Even so, it’s rather remarkable with American “boots on the ground” in both Iraq and Syria that the leading contenders from both political parties–from the neo-fascist reality TV star to that once “dead broke” vagrant–have actually pledged to escalate U.S. military intervention in the region by seeking to impose a “no-fly zone” in Syria.
Such proposals, spoken in the ease with which politicians mindlessly call upon God to bless America, are nothing short of deranged calls for war. We need look no further than Robert Gates (hardly what one could consider a peacemaker) to understand what the loose calls for a “no-fly zone” truly connote. As Gates warned prior to NATO’s disastrous 2011 adventure in Libya: “A no-fly zone begins with an attack on Libya to destroy the air defenses.” The air defenses in Syria today include the sophisticated Russian manned S-400 system.
Indicative of the insanity of the political present, some 2016 presidential candidates have gone so far as to not only call for a “no-fly zone,” but to actually verbalize the logical conclusion of such reckless rhetoric by proudly touting the fact that they would shoot down Russian planes over Syria. Such threats are revealing not only of the politicians willing to make them, but also of the segment of the American electorate soothed by such apocalyptic visions.
Meanwhile, left unfulfilled even by the thoughts of burning Russian warplanes falling from the sky, Washington is once again revving up a renewed sanctions push against Iran. This, despite Tehran’s continued compliance with the nuclear accord struck last year. Think of this latest poke in Tehran’s eye, then, as an early 2016 gift from Washington to its favorite regional clients: the head-choppers in the House of Saud and the apartheidists in Tel Aviv.
Of course, Washington’s gifts are widely spread, with the American arms bazaar exporting nearly $40 billion worth of hardware in 2014–capturing over 50% of the global market. All of which obviously serves only to further fan the flames of the simmering tinderboxes now found dotting the globe from the South China Sea to Ukraine to the Middle East.
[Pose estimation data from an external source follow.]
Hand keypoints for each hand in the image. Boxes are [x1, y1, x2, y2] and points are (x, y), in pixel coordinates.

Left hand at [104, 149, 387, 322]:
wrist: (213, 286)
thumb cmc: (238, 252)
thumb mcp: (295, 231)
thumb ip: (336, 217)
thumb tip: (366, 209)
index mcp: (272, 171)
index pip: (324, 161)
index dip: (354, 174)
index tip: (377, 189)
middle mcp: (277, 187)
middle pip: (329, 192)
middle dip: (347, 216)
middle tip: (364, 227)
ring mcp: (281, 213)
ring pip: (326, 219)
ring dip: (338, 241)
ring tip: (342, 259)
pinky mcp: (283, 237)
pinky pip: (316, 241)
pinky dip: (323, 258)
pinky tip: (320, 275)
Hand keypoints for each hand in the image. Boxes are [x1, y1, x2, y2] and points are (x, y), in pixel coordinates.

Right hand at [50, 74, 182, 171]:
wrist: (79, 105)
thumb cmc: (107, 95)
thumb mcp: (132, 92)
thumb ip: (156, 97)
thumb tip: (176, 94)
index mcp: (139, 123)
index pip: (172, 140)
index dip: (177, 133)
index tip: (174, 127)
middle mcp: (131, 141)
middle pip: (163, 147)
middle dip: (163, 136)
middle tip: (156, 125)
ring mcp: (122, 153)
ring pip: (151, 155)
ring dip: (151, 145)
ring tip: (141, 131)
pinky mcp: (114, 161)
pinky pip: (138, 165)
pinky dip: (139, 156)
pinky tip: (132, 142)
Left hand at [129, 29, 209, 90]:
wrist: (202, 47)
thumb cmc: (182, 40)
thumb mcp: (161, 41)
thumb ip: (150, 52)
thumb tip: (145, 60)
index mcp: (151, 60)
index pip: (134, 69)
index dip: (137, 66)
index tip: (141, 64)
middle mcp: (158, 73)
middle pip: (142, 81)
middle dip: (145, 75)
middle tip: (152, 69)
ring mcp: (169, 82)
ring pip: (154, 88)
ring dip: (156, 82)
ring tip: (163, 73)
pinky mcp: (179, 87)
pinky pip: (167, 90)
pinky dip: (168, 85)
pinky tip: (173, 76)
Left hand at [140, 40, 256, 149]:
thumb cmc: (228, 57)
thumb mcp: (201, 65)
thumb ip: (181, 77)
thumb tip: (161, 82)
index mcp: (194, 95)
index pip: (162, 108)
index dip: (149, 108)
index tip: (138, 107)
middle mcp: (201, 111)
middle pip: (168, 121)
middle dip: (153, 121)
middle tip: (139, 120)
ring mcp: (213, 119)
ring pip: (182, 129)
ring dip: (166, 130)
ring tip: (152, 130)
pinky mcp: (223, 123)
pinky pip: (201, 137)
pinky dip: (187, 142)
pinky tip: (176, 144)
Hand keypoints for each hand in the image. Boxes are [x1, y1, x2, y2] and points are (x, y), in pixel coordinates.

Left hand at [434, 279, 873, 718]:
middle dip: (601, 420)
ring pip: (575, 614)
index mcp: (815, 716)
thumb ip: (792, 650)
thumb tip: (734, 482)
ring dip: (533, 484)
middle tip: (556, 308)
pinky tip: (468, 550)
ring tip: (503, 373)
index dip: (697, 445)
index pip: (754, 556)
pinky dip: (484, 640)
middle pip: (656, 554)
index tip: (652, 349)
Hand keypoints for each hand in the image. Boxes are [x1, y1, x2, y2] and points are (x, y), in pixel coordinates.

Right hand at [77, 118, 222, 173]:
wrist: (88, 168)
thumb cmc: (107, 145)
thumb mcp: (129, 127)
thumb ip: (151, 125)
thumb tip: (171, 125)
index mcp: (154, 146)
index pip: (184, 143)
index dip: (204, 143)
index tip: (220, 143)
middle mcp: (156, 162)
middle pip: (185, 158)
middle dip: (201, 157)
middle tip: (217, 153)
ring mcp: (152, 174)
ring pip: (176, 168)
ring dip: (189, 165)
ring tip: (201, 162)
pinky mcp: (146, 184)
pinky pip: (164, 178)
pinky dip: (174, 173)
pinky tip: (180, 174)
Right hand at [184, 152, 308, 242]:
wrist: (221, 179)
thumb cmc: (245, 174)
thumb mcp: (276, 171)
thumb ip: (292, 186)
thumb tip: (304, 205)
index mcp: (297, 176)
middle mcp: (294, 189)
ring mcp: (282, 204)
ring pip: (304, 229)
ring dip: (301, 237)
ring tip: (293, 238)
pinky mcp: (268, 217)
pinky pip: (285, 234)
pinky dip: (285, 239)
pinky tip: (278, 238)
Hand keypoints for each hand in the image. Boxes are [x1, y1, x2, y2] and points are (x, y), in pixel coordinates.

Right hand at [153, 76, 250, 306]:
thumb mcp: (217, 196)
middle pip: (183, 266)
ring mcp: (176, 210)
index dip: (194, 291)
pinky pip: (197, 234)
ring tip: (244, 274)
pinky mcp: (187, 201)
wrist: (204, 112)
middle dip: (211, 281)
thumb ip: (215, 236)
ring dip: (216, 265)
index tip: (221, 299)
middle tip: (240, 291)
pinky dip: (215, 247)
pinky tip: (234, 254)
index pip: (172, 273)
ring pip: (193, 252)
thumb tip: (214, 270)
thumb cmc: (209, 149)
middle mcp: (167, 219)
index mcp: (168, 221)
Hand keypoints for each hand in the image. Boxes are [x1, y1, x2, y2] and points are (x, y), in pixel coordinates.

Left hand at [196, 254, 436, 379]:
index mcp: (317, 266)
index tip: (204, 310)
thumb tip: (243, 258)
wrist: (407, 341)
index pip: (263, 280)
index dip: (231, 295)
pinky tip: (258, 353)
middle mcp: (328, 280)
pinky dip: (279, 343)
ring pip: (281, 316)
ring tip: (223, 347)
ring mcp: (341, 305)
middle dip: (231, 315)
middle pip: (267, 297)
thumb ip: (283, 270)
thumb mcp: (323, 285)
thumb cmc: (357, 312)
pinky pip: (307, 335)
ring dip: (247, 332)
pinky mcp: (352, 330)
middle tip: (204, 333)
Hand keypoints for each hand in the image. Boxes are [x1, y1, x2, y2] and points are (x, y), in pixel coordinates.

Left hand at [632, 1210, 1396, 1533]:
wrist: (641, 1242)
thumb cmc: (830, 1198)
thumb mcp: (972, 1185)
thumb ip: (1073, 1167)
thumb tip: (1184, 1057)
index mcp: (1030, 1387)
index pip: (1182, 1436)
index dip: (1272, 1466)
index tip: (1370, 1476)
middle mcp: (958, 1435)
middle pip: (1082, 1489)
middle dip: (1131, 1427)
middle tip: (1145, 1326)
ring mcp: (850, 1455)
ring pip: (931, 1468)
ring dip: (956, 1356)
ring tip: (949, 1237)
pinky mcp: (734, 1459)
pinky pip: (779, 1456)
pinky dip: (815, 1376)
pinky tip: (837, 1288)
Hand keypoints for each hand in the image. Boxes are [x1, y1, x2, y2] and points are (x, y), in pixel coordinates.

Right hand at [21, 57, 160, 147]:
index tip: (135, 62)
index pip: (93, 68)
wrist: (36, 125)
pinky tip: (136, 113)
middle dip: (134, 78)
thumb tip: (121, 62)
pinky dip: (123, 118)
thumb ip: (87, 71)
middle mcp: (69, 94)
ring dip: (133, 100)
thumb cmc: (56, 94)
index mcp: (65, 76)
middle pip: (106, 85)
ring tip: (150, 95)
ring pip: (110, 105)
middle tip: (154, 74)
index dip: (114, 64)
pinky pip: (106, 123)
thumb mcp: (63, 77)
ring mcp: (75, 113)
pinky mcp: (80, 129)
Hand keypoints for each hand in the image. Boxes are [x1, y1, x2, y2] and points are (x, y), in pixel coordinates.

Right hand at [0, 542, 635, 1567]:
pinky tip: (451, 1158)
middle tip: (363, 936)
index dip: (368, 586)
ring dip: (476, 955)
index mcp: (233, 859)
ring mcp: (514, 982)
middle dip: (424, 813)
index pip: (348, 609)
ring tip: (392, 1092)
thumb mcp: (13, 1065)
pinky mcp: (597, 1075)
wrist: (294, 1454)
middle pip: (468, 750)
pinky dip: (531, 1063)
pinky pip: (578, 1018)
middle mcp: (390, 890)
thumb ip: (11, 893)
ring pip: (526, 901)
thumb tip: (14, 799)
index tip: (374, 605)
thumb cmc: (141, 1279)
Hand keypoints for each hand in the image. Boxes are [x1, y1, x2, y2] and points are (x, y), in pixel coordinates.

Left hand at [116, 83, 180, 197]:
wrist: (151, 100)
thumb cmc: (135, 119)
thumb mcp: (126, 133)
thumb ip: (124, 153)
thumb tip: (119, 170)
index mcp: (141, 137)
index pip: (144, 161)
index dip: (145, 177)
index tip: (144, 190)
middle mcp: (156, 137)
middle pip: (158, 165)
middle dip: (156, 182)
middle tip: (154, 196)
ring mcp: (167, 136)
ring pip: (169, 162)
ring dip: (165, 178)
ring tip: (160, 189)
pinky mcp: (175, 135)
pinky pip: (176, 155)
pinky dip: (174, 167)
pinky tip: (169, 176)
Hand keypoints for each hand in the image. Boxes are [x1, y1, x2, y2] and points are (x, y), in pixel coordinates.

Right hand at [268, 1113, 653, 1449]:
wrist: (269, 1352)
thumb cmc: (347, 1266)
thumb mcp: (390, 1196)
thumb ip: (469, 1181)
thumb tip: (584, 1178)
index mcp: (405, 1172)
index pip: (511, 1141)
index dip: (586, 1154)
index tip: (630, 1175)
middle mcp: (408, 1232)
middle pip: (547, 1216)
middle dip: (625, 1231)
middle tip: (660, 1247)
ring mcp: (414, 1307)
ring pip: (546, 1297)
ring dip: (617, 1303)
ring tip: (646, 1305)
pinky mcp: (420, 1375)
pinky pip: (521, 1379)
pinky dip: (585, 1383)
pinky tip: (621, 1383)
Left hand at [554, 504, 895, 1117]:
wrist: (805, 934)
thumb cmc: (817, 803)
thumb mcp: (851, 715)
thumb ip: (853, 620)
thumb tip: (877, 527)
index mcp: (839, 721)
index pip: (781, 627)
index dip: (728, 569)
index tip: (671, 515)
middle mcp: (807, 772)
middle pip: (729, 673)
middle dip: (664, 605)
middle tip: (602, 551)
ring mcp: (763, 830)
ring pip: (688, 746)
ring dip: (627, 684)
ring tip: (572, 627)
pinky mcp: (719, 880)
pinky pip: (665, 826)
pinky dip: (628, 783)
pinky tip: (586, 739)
American military adventurism, though, cannot be untangled from the economic and social crises ravaging the “homeland.” Opening the spigot of military spending is part of what Ismael Hossein-zadeh writes in The Political Economy of U.S. Militarism to be the “cynical policy of simultaneously raising military spending and cutting taxes on the wealthy in order to force cuts in nonmilitary government spending.” In other words, it’s class war waged from on high against the hapless souls below.
And so as we embark on a year with an already ominously stormy start, the American political class appears once again set on confronting all looming crises with the only thing it is now capable of producing: barbarism.